- [Required action] Pictures stay out of the output. Return exactly the lines below from the one with "What do you" down to the one with "of the contemporary battlespace adequately.", both included, and nothing more.

- [Records]
━━━━━━━━━━

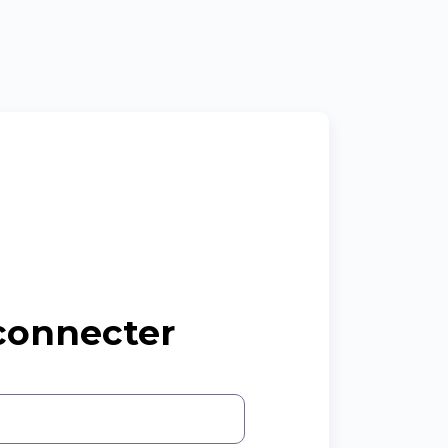
connecter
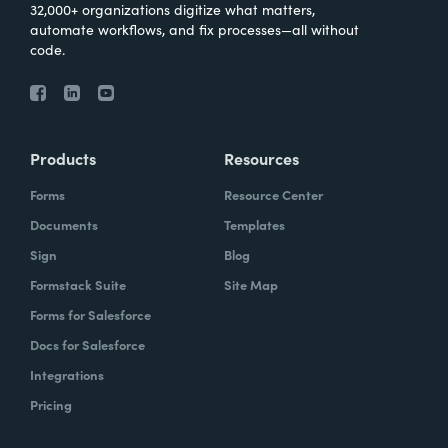
32,000+ organizations digitize what matters,
automate workflows, and fix processes—all without
code.
Products
Resources
Forms
Resource Center
Documents
Templates
Sign
Blog
Formstack Suite
Site Map
Forms for Salesforce
Docs for Salesforce
Integrations
Pricing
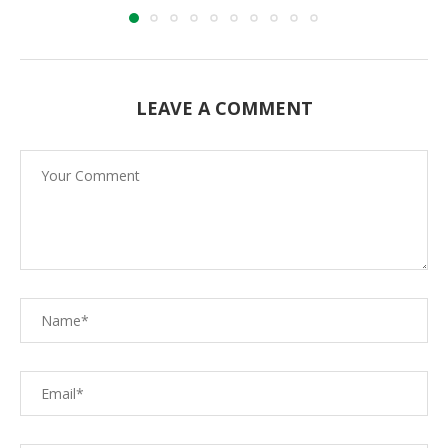
LEAVE A COMMENT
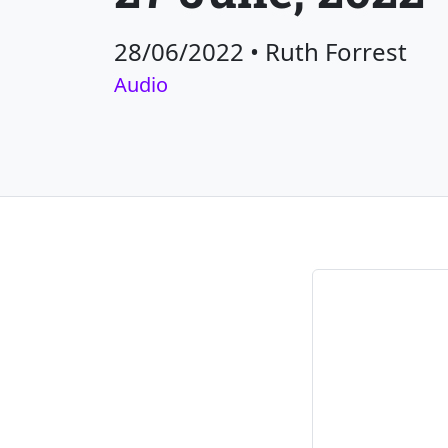
28/06/2022
•
Ruth Forrest
Audio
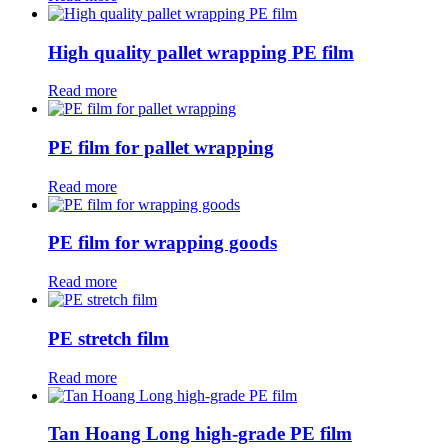
High quality pallet wrapping PE film
Read more
PE film for pallet wrapping
Read more
PE film for wrapping goods
Read more
PE stretch film
Read more
Tan Hoang Long high-grade PE film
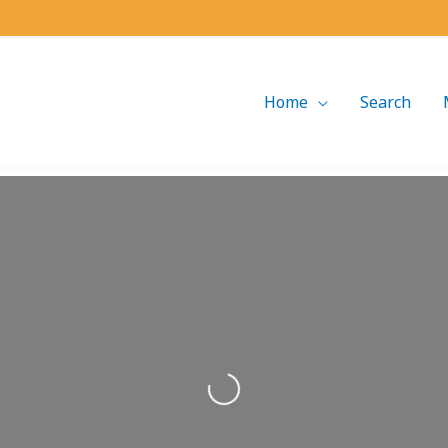
Home
Search
Loading...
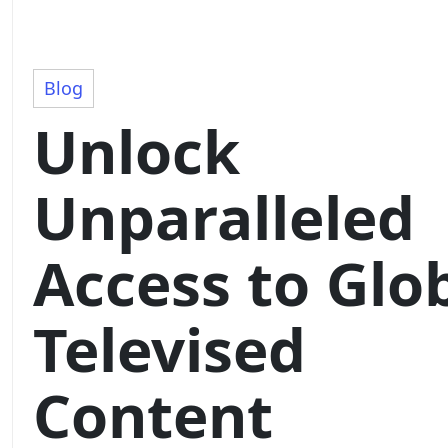
Blog
Unlock
Unparalleled
Access to Glo
Televised
Content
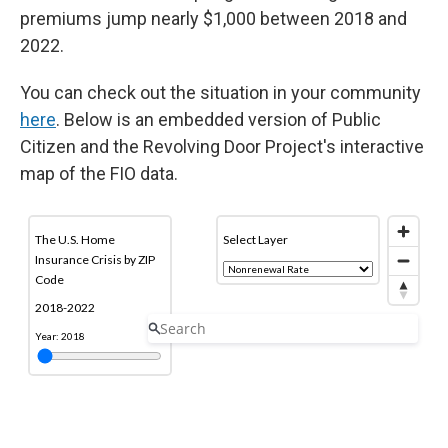
premiums jump nearly $1,000 between 2018 and
2022.
You can check out the situation in your community
here
. Below is an embedded version of Public
Citizen and the Revolving Door Project's interactive
map of the FIO data.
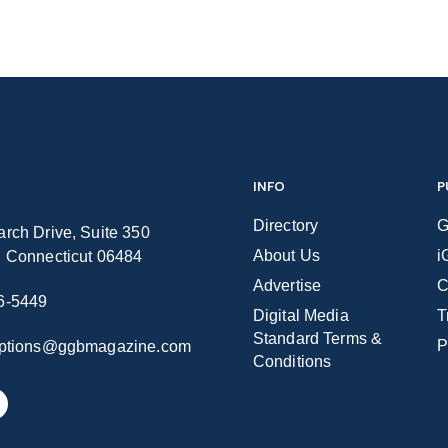
INFO
P
Directory
G
rch Drive, Suite 350
About Us
i
n Connecticut 06484
Advertise
C
6-5449
Digital Media
T
Standard Terms &
P
iptions@ggbmagazine.com
Conditions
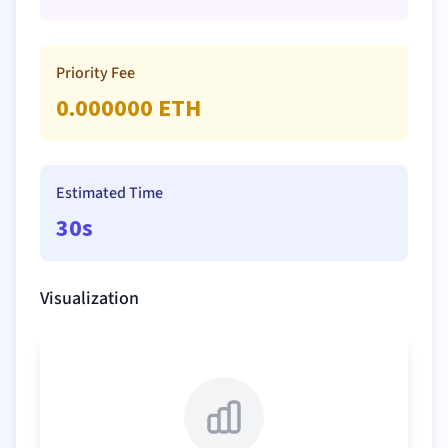
Priority Fee
0.000000
ETH
Estimated Time
30s
Visualization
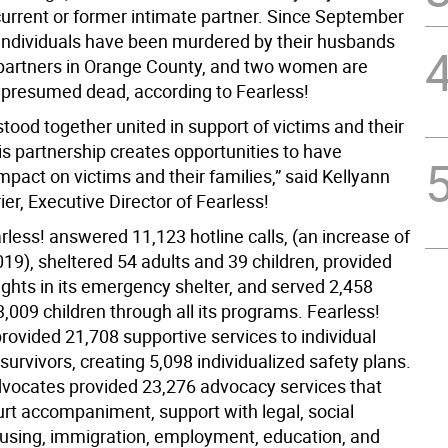
current or former intimate partner. Since September
 individuals have been murdered by their husbands
 partners in Orange County, and two women are
 presumed dead, according to Fearless!
tood together united in support of victims and their
is partnership creates opportunities to have
impact on victims and their families,” said Kellyann
ier, Executive Director of Fearless!
rless! answered 11,123 hotline calls, (an increase of
19), sheltered 54 adults and 39 children, provided
ights in its emergency shelter, and served 2,458
3,009 children through all its programs. Fearless!
rovided 21,708 supportive services to individual
survivors, creating 5,098 individualized safety plans.
dvocates provided 23,276 advocacy services that
urt accompaniment, support with legal, social
ousing, immigration, employment, education, and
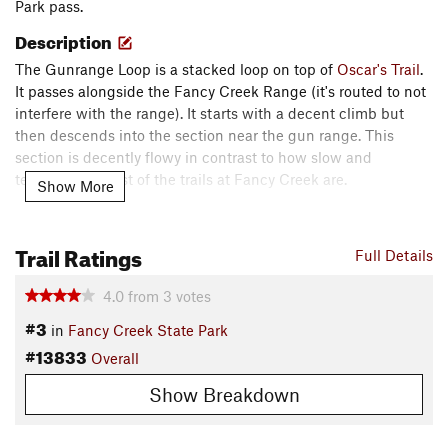
Park pass.
Description
The Gunrange Loop is a stacked loop on top of
Oscar's Trail
.
It passes alongside the Fancy Creek Range (it's routed to not
interfere with the range). It starts with a decent climb but
then descends into the section near the gun range. This
section is decently flowy in contrast to how slow and
technical the rest of the trails at Fancy Creek are.
Show More
It then passes by the stacked loop
Hidden Hollow
. There are
some benches in this area that can be used to take a break
Trail Ratings
Full Details
from activity. The trail then meanders back through the rocks
and trees to meet back up with
Oscar's Trail
.
4.0
from
3
votes
Shared By:
#3
Luke I
in
Fancy Creek State Park
#13833
Overall
Show Breakdown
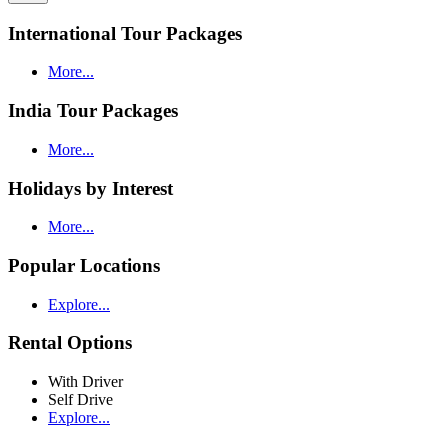
International Tour Packages
More...
India Tour Packages
More...
Holidays by Interest
More...
Popular Locations
Explore...
Rental Options
With Driver
Self Drive
Explore...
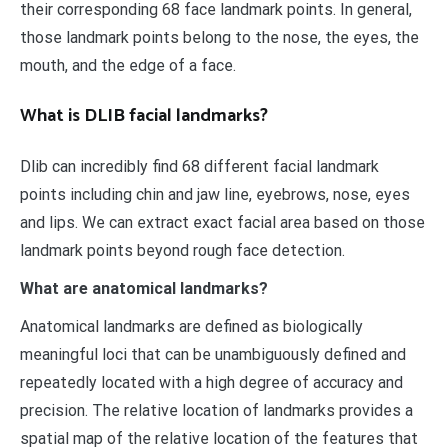
their corresponding 68 face landmark points. In general,
those landmark points belong to the nose, the eyes, the
mouth, and the edge of a face.
What is DLIB facial landmarks?
Dlib can incredibly find 68 different facial landmark
points including chin and jaw line, eyebrows, nose, eyes
and lips. We can extract exact facial area based on those
landmark points beyond rough face detection.
What are anatomical landmarks?
Anatomical landmarks are defined as biologically
meaningful loci that can be unambiguously defined and
repeatedly located with a high degree of accuracy and
precision. The relative location of landmarks provides a
spatial map of the relative location of the features that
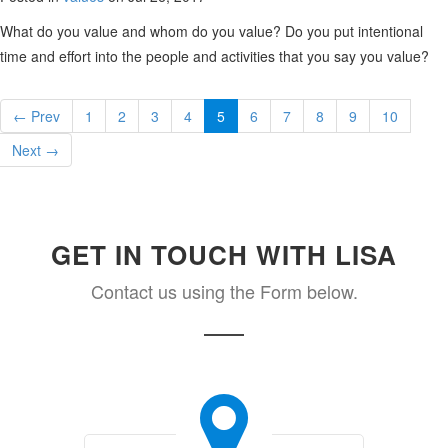
What do you value and whom do you value? Do you put intentional
time and effort into the people and activities that you say you value?
← Prev
1
2
3
4
5
6
7
8
9
10
Next →
GET IN TOUCH WITH LISA
Contact us using the Form below.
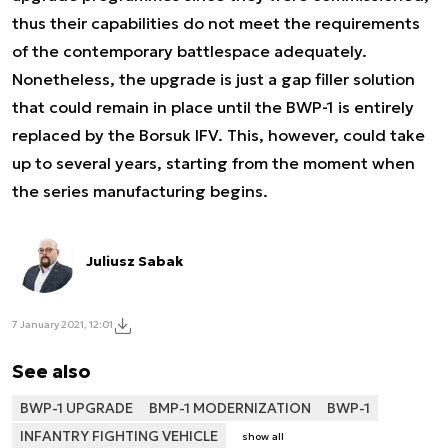
thus their capabilities do not meet the requirements
of the contemporary battlespace adequately.
Nonetheless, the upgrade is just a gap filler solution
that could remain in place until the BWP-1 is entirely
replaced by the Borsuk IFV. This, however, could take
up to several years, starting from the moment when
the series manufacturing begins.
Juliusz Sabak
7 January 2021, 12:01
See also
BWP-1 UPGRADE
BMP-1 MODERNIZATION
BWP-1
INFANTRY FIGHTING VEHICLE
show all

━━━━━━━━━━

- [Solution for this problem]
What do you value and whom do you value? Do you put intentional
time and effort into the people and activities that you say you value?
← Prev
1
2
3
4
5
6
7
8
9
10
Next →
GET IN TOUCH WITH LISA
Contact us using the Form below.
thus their capabilities do not meet the requirements
of the contemporary battlespace adequately.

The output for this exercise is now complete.